▶ **EXTRACTED TEXT**:
□ □ □ □ □
The role of mitosis in LDL transport through cultured endothelial cell monolayers

Abstract

We (7) have previously shown that leaky junctions associated with dying or dividing cells are the dominant pathway for LDL transport under convective conditions, accounting for >90% of the transport. We (8) have also recently shown that the permeability of bovine aortic endothelial cell monolayers is highly correlated with their rate of apoptosis and that inhibiting apoptosis lowers the permeability of the monolayers to LDL. To explore the role of mitosis in the leaky junction pathway, the microtubule-stabilizing agent paclitaxel was used to alter the rate of mitosis, and LDL flux and water flux (J(v)) were measured. Control monolayers had an average mitosis rate of 0.029%. Treatment with paclitaxel (2.5 μM) for 1.5, 3, 4.5, or 6 h yielded increasing rates of mitosis ranging from 0.099% to 1.03%. The convective permeability of LDL (P(e)) increased up to fivefold, whereas J(v) increased up to threefold, over this range of mitosis rates. We found strong correlations between the mitosis rate and both P(e) and J(v). However, compared with our previous apoptosis study (8), we found that mitosis was only half as effective as apoptosis in increasing P(e). The results led us to conclude that while mitosis-related leaky junctions might play a role in the initial infiltration of LDL into the artery wall, the progression of atherosclerosis might be more closely correlated with apoptosis-related leaky junctions.

Fig. 1.
□ □ □ □ □
▶ **QUESTIONS TO ANSWER**:
[A] Answer these questions about the abstract on mitosis and LDL transport, each answer on its own line marked like its question:
(i) What average mitosis rate did the control monolayers have?
(ii) What concentration of paclitaxel was used?
(iii) Compared with apoptosis, how effective was mitosis in increasing P(e)?
[B] Pick up the abstract on mitosis and LDL transport at the point where it stops, and write what follows.
The lines that come next are from a different source.
□ □ □ □ □
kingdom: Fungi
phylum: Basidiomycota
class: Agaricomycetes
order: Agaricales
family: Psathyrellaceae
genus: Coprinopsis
□ □ □ □ □
▶ **RESPONSES TO THE TASKS**:
[A]
(i) 0.029%
(ii) 2.5 μM
(iii) Only half as effective

[B]
Correlation between mitosis rate and difussive permeability (P_o). The plot shows the mitosis rate and P_o for control monolayers and monolayers treated with paclitaxel for 1.5, 3, 4.5, or 6 h. The inset shows the correlation when only control monolayers are considered. The Pearson product-moment correlation coefficient for the full range was 0.696 (P < 0.0005). For the data in the inset, the correlation was not significant.

Fig. 2.

Correlation between mitosis rate and convective permeability (P_e). The plot shows the mitosis rate and P_e for control monolayers and monolayers treated with paclitaxel for 1.5, 3, 4.5, or 6 h. The inset shows the correlation when only control monolayers are considered. The Pearson product-moment correlation coefficient for the full range was 0.774 (P < 0.0005). For the data in the inset, the Pearson product-moment correlation coefficient was 0.499 (P < 0.021).

Fig. 3.

Correlation between mitosis rate and water flux (J_v). The plot shows the mitosis rate and J_v for control monolayers and monolayers treated with paclitaxel for 1.5, 3, 4.5, or 6 h. The inset shows the correlation when only control monolayers are considered. The Pearson product-moment correlation coefficient for the full range was 0.795 (P < 0.0005). For the data in the inset, the Pearson product-moment correlation coefficient was 0.482 (P < 0.023).

Fig. 4.

Vascular endothelial (VE)-cadherin staining (red) for cell-cell junctions and MPM-2 staining (green) for cells in the M phase. A and B: controls; C and D: cells treated with paclitaxel for 3 h. The arrows denote gaps in cell-cell junctions. The arrowhead in A denotes a tricellular corner gap. Note that paclitaxel-treated mitotic cells appear rounded, whereas controls are more spread out. This is likely due to paclitaxel arresting cells in metaphase, when cells normally assume this spherical shape.

Fig. 5.

Effect of mitosis rate on transport properties. The data shown in Figs. 1–3 were normalized by the average control values for each set. The inset shows detail at the low range of (normalized) mitosis.